自分がしてもらったように誰かの背中を押せる人になりたい|#010 由木 加奈子さん
聖学院大学 こども心理学科 卒業
主体性が生まれていったボランティア活動
由木加奈子さんは在学時、幾度となく釜石を訪問、ボランティア活動やスタディツアーに勤しむ学生でした。
最初は友達に誘われるがままに参加していましたが、次第に主体性が生まれていったそうです。
大学4年生の時、由木さんはサービスラーニングという授業の一環で、釜石の高校生が立ち上げるプロジェクトにサポートとして加わります。
当初、現地の高校生は先生に言われたからという姿勢で、あまりモチベーションも高くなかったそうです。
「自分たちも次の世代の未来に貢献したい」
由木さんはかつての自分と高校生の姿を重ね合わせ、釜石でのボランティア経験やプロジェクト運営について共に考える時間を大切にしました。
するとそこから高校生たちの意識が変わっていき「自分たちも次の世代の未来に貢献したい」
と防災講座を開く企画が生まれました。
防災講座が実現するまでの半年間、高校生の中に街の担い手としての意識や郷土愛などが生まれ、由木さんはその様子にとても感動したそうです。
それと同時に、外の人だからこそできる役割があり、自分はそういう役割に向いていると実感したと言います。
以前よりも自分のことが好きになれました。
この経験を機に、由木さんは決まっていた内定を辞退し、釜石リージョナルコーディネーター・釜援隊に着任。

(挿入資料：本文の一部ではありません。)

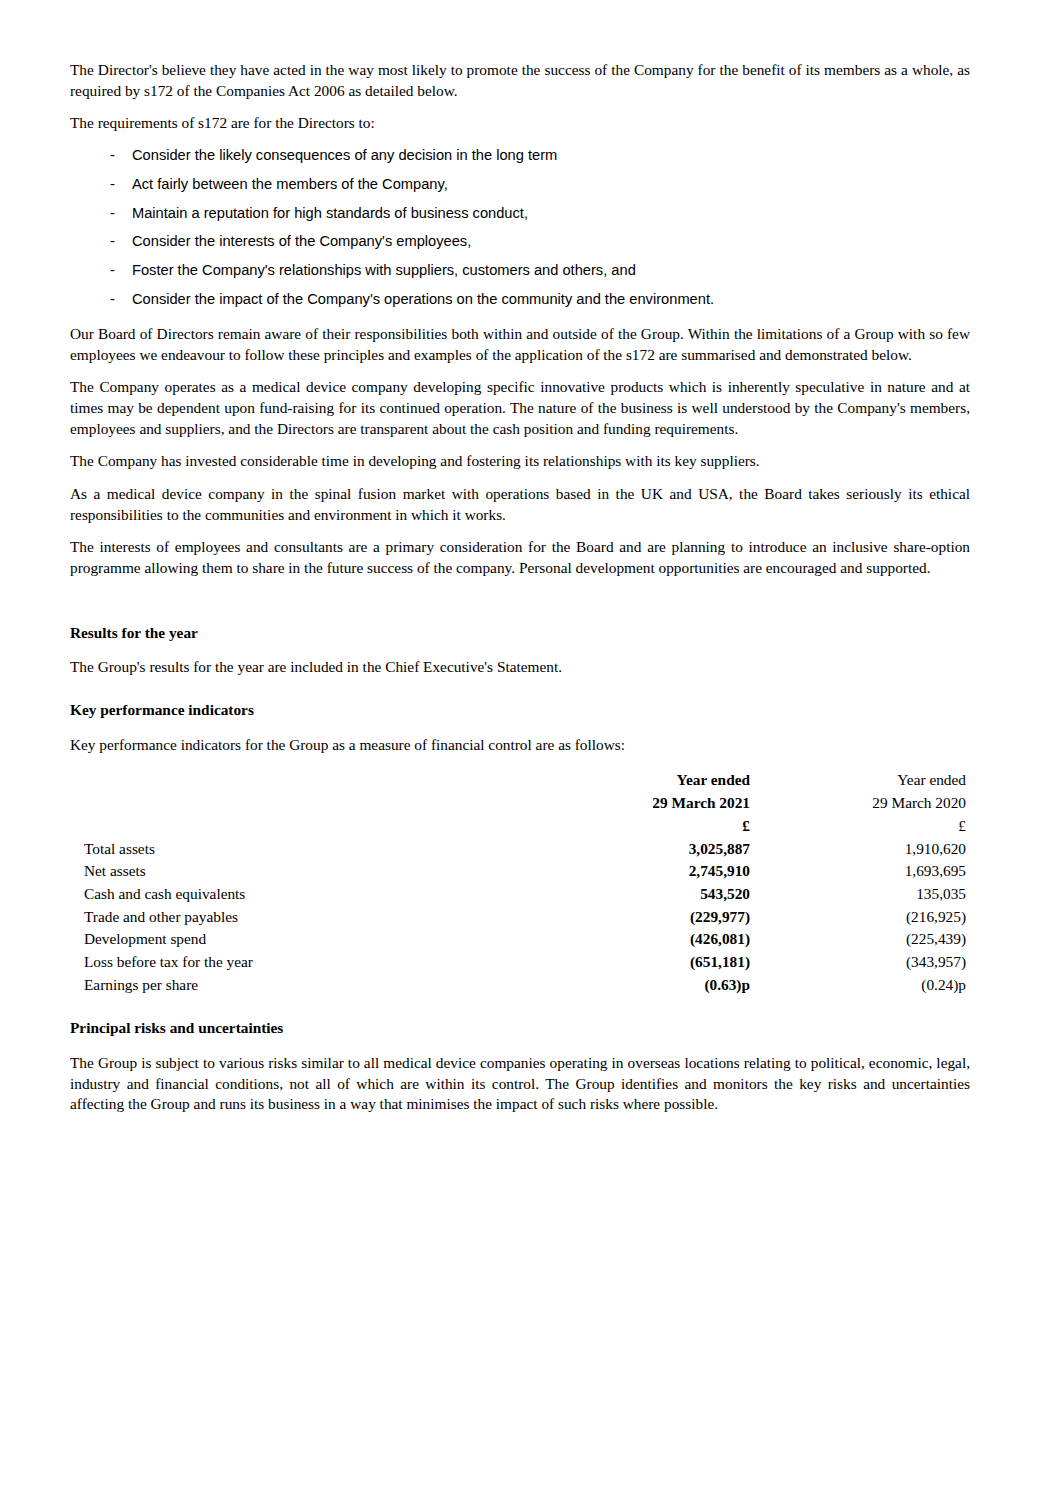The Director's believe they have acted in the way most likely to promote the success of the Company for the benefit of its members as a whole, as required by s172 of the Companies Act 2006 as detailed below.
The requirements of s172 are for the Directors to:
Consider the likely consequences of any decision in the long term
Act fairly between the members of the Company,
Maintain a reputation for high standards of business conduct,
Consider the interests of the Company's employees,
Foster the Company's relationships with suppliers, customers and others, and
Consider the impact of the Company's operations on the community and the environment.
Our Board of Directors remain aware of their responsibilities both within and outside of the Group. Within the limitations of a Group with so few employees we endeavour to follow these principles and examples of the application of the s172 are summarised and demonstrated below.
The Company operates as a medical device company developing specific innovative products which is inherently speculative in nature and at times may be dependent upon fund-raising for its continued operation. The nature of the business is well understood by the Company's members, employees and suppliers, and the Directors are transparent about the cash position and funding requirements.
The Company has invested considerable time in developing and fostering its relationships with its key suppliers.
As a medical device company in the spinal fusion market with operations based in the UK and USA, the Board takes seriously its ethical responsibilities to the communities and environment in which it works.
The interests of employees and consultants are a primary consideration for the Board and are planning to introduce an inclusive share-option programme allowing them to share in the future success of the company. Personal development opportunities are encouraged and supported.
Results for the year
The Group's results for the year are included in the Chief Executive's Statement.
Key performance indicators
Key performance indicators for the Group as a measure of financial control are as follows:
| | Year ended | Year ended |
| | 29 March 2021 | 29 March 2020 |
| | £ | £ |
| Total assets | 3,025,887 | 1,910,620 |
| Net assets | 2,745,910 | 1,693,695 |
| Cash and cash equivalents | 543,520 | 135,035 |
| Trade and other payables | (229,977) | (216,925) |
| Development spend | (426,081) | (225,439) |
| Loss before tax for the year | (651,181) | (343,957) |
| Earnings per share | (0.63)p | (0.24)p |
Principal risks and uncertainties
The Group is subject to various risks similar to all medical device companies operating in overseas locations relating to political, economic, legal, industry and financial conditions, not all of which are within its control. The Group identifies and monitors the key risks and uncertainties affecting the Group and runs its business in a way that minimises the impact of such risks where possible.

大学卒業と同時に岩手県釜石市に移住します。
「いつも周りに流されて積極的になれない自分がいたけれど、大学での活動を通して以前よりも自分のことが好きになれました。
それを支えてくれた数多くの人がいます。
だから今度は自分が誰かの背中を押してあげたい。それができた時にワクワクするし感動します」。
釜援隊は最初から3年という活動期間が決まっていて、今年3月に解散しました。
しかし由木さんは
「まだ何かできることがあるのでは」
と釜石に残ることを決意。
次代を担う若い世代への支援を続けていきます。